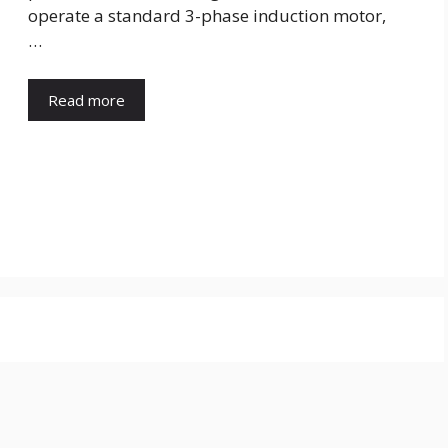
operate a standard 3-phase induction motor,
…
Read more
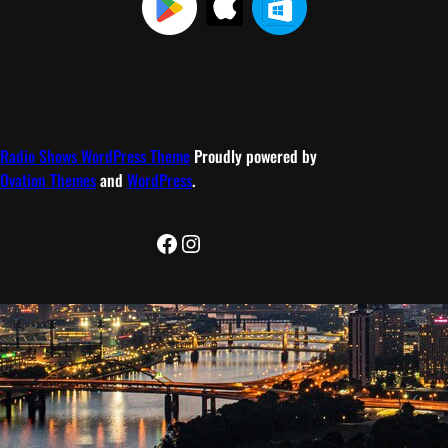
Radio Shows WordPress Theme
Proudly powered by
Ovation Themes
and
WordPress
.
Facebook
Instagram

● ● ● ●

**Exercise objective:** Set down every line of the entries above again, exactly as written, but not the pictures.

**Task solution:**
operate a standard 3-phase induction motor,
…
Read more
Radio Shows WordPress Theme
Proudly powered by
Ovation Themes
and
WordPress
.
Facebook
Instagram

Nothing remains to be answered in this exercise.